The just-released winter 2012 issue of The Georgia Review, UGA’s quarterly journal of arts and letters, is a literary tour that touches down on three continents and in a half-dozen centuries.
This issue also marks the completion of the Review’s first full year of providing online subscriptions to complement its perennial (since 1947) print version. Either format is available for $35 per year, and a combo subscription is $45.
Controversial South African sculptor Jane Alexander graces the issue’s wraparound cover (above) and interior portfolio with a range of her provocative “humanimals” in their emotionally charged 3-D settings.

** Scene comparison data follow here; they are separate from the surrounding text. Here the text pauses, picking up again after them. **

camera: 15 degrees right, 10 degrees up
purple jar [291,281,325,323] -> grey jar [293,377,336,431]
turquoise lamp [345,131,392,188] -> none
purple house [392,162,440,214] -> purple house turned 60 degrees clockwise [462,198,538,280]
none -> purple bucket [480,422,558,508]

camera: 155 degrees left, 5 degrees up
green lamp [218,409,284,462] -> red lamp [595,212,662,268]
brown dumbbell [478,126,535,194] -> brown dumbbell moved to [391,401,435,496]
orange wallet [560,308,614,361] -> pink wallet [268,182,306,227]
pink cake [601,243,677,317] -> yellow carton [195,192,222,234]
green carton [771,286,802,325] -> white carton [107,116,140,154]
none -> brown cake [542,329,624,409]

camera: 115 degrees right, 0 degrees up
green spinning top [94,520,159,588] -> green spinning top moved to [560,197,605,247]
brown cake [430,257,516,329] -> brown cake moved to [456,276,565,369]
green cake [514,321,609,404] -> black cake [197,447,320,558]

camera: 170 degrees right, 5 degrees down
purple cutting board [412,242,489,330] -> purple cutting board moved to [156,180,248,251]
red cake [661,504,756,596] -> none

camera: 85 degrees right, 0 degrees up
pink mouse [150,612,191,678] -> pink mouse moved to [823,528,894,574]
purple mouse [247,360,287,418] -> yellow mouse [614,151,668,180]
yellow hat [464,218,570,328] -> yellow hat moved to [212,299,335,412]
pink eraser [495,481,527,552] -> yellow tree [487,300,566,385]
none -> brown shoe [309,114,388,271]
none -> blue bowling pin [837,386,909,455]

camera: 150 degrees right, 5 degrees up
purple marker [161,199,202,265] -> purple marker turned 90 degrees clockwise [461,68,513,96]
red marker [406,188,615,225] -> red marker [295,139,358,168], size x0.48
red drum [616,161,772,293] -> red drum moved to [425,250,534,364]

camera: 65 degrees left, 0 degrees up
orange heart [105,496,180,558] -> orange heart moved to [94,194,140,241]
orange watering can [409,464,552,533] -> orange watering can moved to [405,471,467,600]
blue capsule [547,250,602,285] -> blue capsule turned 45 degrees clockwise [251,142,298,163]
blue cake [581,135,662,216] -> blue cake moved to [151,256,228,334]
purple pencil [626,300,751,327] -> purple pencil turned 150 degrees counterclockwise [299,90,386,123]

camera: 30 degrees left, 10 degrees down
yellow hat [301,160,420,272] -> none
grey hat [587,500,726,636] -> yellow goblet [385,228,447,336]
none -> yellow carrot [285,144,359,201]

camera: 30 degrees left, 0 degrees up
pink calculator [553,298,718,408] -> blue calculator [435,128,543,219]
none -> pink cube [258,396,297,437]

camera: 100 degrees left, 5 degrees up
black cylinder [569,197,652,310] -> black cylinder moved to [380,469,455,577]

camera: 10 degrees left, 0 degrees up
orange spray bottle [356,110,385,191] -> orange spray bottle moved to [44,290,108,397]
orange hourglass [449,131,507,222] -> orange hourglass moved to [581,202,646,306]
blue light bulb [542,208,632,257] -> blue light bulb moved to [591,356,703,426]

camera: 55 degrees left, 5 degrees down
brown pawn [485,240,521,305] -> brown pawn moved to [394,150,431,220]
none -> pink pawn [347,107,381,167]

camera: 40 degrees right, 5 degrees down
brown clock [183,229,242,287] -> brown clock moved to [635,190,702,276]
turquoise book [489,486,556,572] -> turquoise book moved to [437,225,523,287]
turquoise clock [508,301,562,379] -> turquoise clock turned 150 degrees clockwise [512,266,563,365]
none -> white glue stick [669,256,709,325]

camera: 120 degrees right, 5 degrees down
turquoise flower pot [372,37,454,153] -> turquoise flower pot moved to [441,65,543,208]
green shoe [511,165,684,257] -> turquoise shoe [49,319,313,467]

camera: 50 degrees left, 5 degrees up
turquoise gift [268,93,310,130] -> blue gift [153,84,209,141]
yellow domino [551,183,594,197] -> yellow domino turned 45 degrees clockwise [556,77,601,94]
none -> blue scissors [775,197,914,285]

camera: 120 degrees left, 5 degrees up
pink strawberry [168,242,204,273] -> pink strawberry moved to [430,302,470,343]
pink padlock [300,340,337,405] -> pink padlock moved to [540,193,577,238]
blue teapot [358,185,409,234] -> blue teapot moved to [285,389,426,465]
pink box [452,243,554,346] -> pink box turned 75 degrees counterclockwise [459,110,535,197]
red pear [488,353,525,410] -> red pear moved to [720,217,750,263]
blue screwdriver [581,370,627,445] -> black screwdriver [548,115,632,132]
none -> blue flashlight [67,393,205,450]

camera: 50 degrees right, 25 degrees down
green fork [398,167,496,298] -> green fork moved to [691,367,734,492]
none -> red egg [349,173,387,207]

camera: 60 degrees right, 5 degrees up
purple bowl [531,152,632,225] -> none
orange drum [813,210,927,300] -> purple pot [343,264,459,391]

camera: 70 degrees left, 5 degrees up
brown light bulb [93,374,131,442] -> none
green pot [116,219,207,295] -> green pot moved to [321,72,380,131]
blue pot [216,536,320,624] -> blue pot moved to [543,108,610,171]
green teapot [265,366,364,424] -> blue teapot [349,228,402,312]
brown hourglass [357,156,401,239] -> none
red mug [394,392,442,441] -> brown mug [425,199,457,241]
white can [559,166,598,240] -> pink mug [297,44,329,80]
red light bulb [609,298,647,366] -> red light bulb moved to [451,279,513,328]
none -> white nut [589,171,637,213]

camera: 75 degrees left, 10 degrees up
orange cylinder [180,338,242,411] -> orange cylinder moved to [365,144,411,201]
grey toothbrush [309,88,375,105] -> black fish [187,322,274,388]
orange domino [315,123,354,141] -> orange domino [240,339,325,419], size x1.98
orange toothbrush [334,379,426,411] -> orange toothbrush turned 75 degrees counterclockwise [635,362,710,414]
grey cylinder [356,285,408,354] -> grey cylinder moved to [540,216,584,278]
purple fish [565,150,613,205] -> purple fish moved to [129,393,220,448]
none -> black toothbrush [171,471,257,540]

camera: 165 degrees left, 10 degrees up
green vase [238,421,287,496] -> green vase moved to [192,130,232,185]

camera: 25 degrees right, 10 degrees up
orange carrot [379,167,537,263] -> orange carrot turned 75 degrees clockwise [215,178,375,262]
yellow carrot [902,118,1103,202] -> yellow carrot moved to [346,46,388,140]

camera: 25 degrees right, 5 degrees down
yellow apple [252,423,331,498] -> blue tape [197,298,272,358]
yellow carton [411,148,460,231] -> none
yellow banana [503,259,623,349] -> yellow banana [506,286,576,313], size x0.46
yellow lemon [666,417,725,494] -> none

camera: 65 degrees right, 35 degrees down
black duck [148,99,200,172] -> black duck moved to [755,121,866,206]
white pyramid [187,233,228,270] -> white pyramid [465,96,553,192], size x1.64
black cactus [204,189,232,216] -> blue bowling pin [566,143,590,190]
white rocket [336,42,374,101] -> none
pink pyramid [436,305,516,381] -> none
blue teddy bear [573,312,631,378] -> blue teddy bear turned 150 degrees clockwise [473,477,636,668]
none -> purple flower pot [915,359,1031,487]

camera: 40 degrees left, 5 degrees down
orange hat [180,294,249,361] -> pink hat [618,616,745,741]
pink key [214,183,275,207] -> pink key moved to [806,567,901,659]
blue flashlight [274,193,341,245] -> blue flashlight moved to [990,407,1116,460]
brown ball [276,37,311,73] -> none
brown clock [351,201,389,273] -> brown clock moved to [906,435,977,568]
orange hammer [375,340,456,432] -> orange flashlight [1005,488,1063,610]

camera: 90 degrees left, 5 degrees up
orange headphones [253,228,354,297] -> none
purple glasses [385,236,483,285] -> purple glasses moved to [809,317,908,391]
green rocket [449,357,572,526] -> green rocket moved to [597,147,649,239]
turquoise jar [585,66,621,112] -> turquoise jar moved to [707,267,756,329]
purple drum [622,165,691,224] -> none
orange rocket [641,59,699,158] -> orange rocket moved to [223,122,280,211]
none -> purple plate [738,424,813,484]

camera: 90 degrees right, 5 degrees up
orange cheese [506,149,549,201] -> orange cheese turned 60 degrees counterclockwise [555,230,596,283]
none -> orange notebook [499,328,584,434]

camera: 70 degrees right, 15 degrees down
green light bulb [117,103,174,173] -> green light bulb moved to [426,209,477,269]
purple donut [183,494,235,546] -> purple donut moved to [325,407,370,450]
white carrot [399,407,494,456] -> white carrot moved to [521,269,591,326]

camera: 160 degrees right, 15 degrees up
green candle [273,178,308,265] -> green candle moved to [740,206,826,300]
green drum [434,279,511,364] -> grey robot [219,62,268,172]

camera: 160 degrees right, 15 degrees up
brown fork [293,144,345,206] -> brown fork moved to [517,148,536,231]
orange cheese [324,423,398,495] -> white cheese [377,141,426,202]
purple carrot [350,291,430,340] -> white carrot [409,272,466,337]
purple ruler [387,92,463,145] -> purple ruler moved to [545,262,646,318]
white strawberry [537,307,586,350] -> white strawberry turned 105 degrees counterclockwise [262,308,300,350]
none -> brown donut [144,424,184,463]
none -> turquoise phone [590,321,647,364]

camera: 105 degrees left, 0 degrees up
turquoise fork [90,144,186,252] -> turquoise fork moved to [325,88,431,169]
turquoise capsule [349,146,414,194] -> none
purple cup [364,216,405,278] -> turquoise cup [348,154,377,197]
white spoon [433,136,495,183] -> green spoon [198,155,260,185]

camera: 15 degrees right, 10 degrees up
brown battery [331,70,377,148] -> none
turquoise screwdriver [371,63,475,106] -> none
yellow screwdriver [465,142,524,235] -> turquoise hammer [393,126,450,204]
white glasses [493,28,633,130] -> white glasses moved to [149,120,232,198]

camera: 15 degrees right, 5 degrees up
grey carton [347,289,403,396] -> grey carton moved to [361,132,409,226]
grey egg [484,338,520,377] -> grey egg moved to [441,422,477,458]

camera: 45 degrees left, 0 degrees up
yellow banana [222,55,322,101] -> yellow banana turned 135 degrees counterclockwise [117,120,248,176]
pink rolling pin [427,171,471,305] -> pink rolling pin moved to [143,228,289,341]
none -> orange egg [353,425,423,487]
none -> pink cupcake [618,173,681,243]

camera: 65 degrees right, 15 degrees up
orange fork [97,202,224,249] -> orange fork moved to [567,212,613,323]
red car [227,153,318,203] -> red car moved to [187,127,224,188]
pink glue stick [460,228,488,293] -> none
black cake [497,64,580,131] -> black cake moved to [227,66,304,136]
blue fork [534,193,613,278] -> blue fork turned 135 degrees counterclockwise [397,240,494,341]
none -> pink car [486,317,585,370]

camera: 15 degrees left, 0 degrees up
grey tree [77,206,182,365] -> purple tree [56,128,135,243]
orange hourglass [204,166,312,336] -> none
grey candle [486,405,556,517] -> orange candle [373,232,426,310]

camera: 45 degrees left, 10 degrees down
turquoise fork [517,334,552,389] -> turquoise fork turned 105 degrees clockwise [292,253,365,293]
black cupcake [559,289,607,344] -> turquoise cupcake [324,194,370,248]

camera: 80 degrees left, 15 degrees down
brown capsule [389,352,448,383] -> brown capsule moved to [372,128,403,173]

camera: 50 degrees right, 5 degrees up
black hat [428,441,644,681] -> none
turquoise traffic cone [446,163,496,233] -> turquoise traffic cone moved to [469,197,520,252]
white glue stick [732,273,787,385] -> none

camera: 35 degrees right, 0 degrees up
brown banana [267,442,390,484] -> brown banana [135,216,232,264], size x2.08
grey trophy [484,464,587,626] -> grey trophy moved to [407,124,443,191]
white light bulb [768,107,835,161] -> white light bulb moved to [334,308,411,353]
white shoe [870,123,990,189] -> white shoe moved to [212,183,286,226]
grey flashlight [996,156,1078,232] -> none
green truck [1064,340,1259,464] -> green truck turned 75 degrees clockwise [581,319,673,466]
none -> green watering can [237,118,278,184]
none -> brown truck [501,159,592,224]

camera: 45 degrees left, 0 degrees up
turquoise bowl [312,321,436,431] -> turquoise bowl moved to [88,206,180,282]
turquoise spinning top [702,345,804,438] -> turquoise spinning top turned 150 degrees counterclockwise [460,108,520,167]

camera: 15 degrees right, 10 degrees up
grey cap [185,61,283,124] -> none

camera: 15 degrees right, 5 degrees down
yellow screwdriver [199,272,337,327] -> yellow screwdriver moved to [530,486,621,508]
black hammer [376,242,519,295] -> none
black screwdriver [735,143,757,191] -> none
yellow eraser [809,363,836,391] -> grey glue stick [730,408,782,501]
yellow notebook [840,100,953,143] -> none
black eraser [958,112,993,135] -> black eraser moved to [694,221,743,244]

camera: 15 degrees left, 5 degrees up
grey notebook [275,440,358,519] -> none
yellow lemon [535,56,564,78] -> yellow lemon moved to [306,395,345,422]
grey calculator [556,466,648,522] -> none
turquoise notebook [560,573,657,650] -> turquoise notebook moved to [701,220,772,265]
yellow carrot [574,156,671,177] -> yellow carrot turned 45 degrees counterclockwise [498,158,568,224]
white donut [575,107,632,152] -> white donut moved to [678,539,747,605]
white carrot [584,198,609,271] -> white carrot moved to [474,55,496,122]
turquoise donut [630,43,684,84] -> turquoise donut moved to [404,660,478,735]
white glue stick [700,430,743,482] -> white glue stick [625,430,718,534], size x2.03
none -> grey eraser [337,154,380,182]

Maxine Kumin, a Pulitzer Prize-winning grand dame of American poetry, offers the incisive “Metamorphosis: From Light Verse to the Poetry of Witness,” wherein she outlines the evolution of her seven-decades-long writing career.
Stephen Dunn’s essay, “Poetry Now, and Some Thoughts on History, As If, Maybe, and No,” is complemented by Paul Zimmer’s “Reliquaries,” whose quirky survey of sacred containers takes the reader to a “tooled golden frame” in the Holy Cross Chapel of Prague, but also to a buried glass canning jar beside a Canton, Ohio, garage wherein the child Zimmer preserved his first-ever pet-a dime-store turtle he had named Murgatroyd.
Internationally renowned poet and Rumi translator Coleman Barks, a retired UGA faculty member, contributes a long, sweeping poem about writing, reading and speaking in the aftermath of the stroke he suffered in early 2011.
Brian Simoneau, a relatively new poet, studies his young daughter studying John Singleton Copley’s painting “Watson and the Shark.”
Readers will find much more of interest in the issue as well, including fiction-based reminders that the world still faces an AIDS crisis (“Griffonia” by Rene Houtrides) and religion-based bigotry (“Rapture” by 2012 Rona Jaffe Award winner Julia Elliott).